> **Task to carry out**
Your response should be the complete data, transcribed exactly.

[Data items]

=-=-=

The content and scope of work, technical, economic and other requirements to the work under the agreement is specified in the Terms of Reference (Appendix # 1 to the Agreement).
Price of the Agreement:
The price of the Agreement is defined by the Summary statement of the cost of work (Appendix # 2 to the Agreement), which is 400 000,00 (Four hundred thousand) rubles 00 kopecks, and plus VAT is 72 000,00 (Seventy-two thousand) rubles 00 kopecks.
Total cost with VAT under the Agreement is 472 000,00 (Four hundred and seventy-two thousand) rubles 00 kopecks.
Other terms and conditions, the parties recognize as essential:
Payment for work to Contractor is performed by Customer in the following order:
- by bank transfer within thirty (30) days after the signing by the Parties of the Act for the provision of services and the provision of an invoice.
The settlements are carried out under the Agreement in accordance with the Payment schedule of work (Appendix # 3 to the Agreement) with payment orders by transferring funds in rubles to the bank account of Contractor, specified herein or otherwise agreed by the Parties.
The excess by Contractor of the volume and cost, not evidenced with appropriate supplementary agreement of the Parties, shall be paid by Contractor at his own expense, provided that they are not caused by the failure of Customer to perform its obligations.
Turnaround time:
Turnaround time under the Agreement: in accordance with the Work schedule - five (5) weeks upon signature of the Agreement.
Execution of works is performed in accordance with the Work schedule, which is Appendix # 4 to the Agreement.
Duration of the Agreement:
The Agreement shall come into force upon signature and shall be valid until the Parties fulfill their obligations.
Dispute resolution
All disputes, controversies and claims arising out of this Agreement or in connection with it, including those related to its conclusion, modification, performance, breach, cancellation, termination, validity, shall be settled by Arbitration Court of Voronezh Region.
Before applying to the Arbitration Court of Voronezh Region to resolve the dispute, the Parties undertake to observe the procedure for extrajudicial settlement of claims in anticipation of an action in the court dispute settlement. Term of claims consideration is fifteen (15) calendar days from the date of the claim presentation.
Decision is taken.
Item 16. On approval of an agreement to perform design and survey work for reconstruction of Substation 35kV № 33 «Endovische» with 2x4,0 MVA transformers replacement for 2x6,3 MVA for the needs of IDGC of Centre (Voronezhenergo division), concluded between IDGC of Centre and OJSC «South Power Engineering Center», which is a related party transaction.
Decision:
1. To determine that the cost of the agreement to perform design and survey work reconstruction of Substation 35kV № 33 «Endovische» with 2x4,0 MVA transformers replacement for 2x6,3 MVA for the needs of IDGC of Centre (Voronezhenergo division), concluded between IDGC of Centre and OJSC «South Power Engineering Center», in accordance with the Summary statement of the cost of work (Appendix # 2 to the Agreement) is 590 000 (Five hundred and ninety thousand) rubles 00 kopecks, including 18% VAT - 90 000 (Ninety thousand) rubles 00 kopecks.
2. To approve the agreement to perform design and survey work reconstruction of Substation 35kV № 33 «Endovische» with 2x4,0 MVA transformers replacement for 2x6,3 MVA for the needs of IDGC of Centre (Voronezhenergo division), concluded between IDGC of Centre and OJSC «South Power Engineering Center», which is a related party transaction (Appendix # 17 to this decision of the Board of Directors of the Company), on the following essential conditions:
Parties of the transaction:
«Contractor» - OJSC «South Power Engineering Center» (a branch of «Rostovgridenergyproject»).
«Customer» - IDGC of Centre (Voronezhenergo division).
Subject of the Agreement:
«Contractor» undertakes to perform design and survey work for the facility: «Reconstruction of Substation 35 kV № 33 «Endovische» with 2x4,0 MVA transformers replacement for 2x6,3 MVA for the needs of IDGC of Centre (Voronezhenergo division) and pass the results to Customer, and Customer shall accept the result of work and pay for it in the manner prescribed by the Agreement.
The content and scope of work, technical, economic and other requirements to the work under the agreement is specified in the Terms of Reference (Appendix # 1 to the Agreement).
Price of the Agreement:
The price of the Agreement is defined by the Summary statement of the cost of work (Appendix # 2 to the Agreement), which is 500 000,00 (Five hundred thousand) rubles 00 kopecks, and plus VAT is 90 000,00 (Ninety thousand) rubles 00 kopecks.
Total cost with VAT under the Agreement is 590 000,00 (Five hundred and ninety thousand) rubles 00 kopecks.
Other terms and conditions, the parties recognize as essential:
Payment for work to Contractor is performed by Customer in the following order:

=-=-=

> **Output of the task**
The content and scope of work, technical, economic and other requirements to the work under the agreement is specified in the Terms of Reference (Appendix # 1 to the Agreement).
Price of the Agreement:
The price of the Agreement is defined by the Summary statement of the cost of work (Appendix # 2 to the Agreement), which is 400 000,00 (Four hundred thousand) rubles 00 kopecks, and plus VAT is 72 000,00 (Seventy-two thousand) rubles 00 kopecks.
Total cost with VAT under the Agreement is 472 000,00 (Four hundred and seventy-two thousand) rubles 00 kopecks.
Other terms and conditions, the parties recognize as essential:
Payment for work to Contractor is performed by Customer in the following order:
- by bank transfer within thirty (30) days after the signing by the Parties of the Act for the provision of services and the provision of an invoice.
The settlements are carried out under the Agreement in accordance with the Payment schedule of work (Appendix # 3 to the Agreement) with payment orders by transferring funds in rubles to the bank account of Contractor, specified herein or otherwise agreed by the Parties.
The excess by Contractor of the volume and cost, not evidenced with appropriate supplementary agreement of the Parties, shall be paid by Contractor at his own expense, provided that they are not caused by the failure of Customer to perform its obligations.
Turnaround time:
Turnaround time under the Agreement: in accordance with the Work schedule - five (5) weeks upon signature of the Agreement.
Execution of works is performed in accordance with the Work schedule, which is Appendix # 4 to the Agreement.
Duration of the Agreement:
The Agreement shall come into force upon signature and shall be valid until the Parties fulfill their obligations.
Dispute resolution
All disputes, controversies and claims arising out of this Agreement or in connection with it, including those related to its conclusion, modification, performance, breach, cancellation, termination, validity, shall be settled by Arbitration Court of Voronezh Region.
Before applying to the Arbitration Court of Voronezh Region to resolve the dispute, the Parties undertake to observe the procedure for extrajudicial settlement of claims in anticipation of an action in the court dispute settlement. Term of claims consideration is fifteen (15) calendar days from the date of the claim presentation.
Decision is taken.
Item 16. On approval of an agreement to perform design and survey work for reconstruction of Substation 35kV № 33 «Endovische» with 2x4,0 MVA transformers replacement for 2x6,3 MVA for the needs of IDGC of Centre (Voronezhenergo division), concluded between IDGC of Centre and OJSC «South Power Engineering Center», which is a related party transaction.
Decision:
1. To determine that the cost of the agreement to perform design and survey work reconstruction of Substation 35kV № 33 «Endovische» with 2x4,0 MVA transformers replacement for 2x6,3 MVA for the needs of IDGC of Centre (Voronezhenergo division), concluded between IDGC of Centre and OJSC «South Power Engineering Center», in accordance with the Summary statement of the cost of work (Appendix # 2 to the Agreement) is 590 000 (Five hundred and ninety thousand) rubles 00 kopecks, including 18% VAT - 90 000 (Ninety thousand) rubles 00 kopecks.
2. To approve the agreement to perform design and survey work reconstruction of Substation 35kV № 33 «Endovische» with 2x4,0 MVA transformers replacement for 2x6,3 MVA for the needs of IDGC of Centre (Voronezhenergo division), concluded between IDGC of Centre and OJSC «South Power Engineering Center», which is a related party transaction (Appendix # 17 to this decision of the Board of Directors of the Company), on the following essential conditions:
Parties of the transaction:
«Contractor» - OJSC «South Power Engineering Center» (a branch of «Rostovgridenergyproject»).
«Customer» - IDGC of Centre (Voronezhenergo division).
Subject of the Agreement:
«Contractor» undertakes to perform design and survey work for the facility: «Reconstruction of Substation 35 kV № 33 «Endovische» with 2x4,0 MVA transformers replacement for 2x6,3 MVA for the needs of IDGC of Centre (Voronezhenergo division) and pass the results to Customer, and Customer shall accept the result of work and pay for it in the manner prescribed by the Agreement.
The content and scope of work, technical, economic and other requirements to the work under the agreement is specified in the Terms of Reference (Appendix # 1 to the Agreement).
Price of the Agreement:
The price of the Agreement is defined by the Summary statement of the cost of work (Appendix # 2 to the Agreement), which is 500 000,00 (Five hundred thousand) rubles 00 kopecks, and plus VAT is 90 000,00 (Ninety thousand) rubles 00 kopecks.
Total cost with VAT under the Agreement is 590 000,00 (Five hundred and ninety thousand) rubles 00 kopecks.
Other terms and conditions, the parties recognize as essential:
Payment for work to Contractor is performed by Customer in the following order:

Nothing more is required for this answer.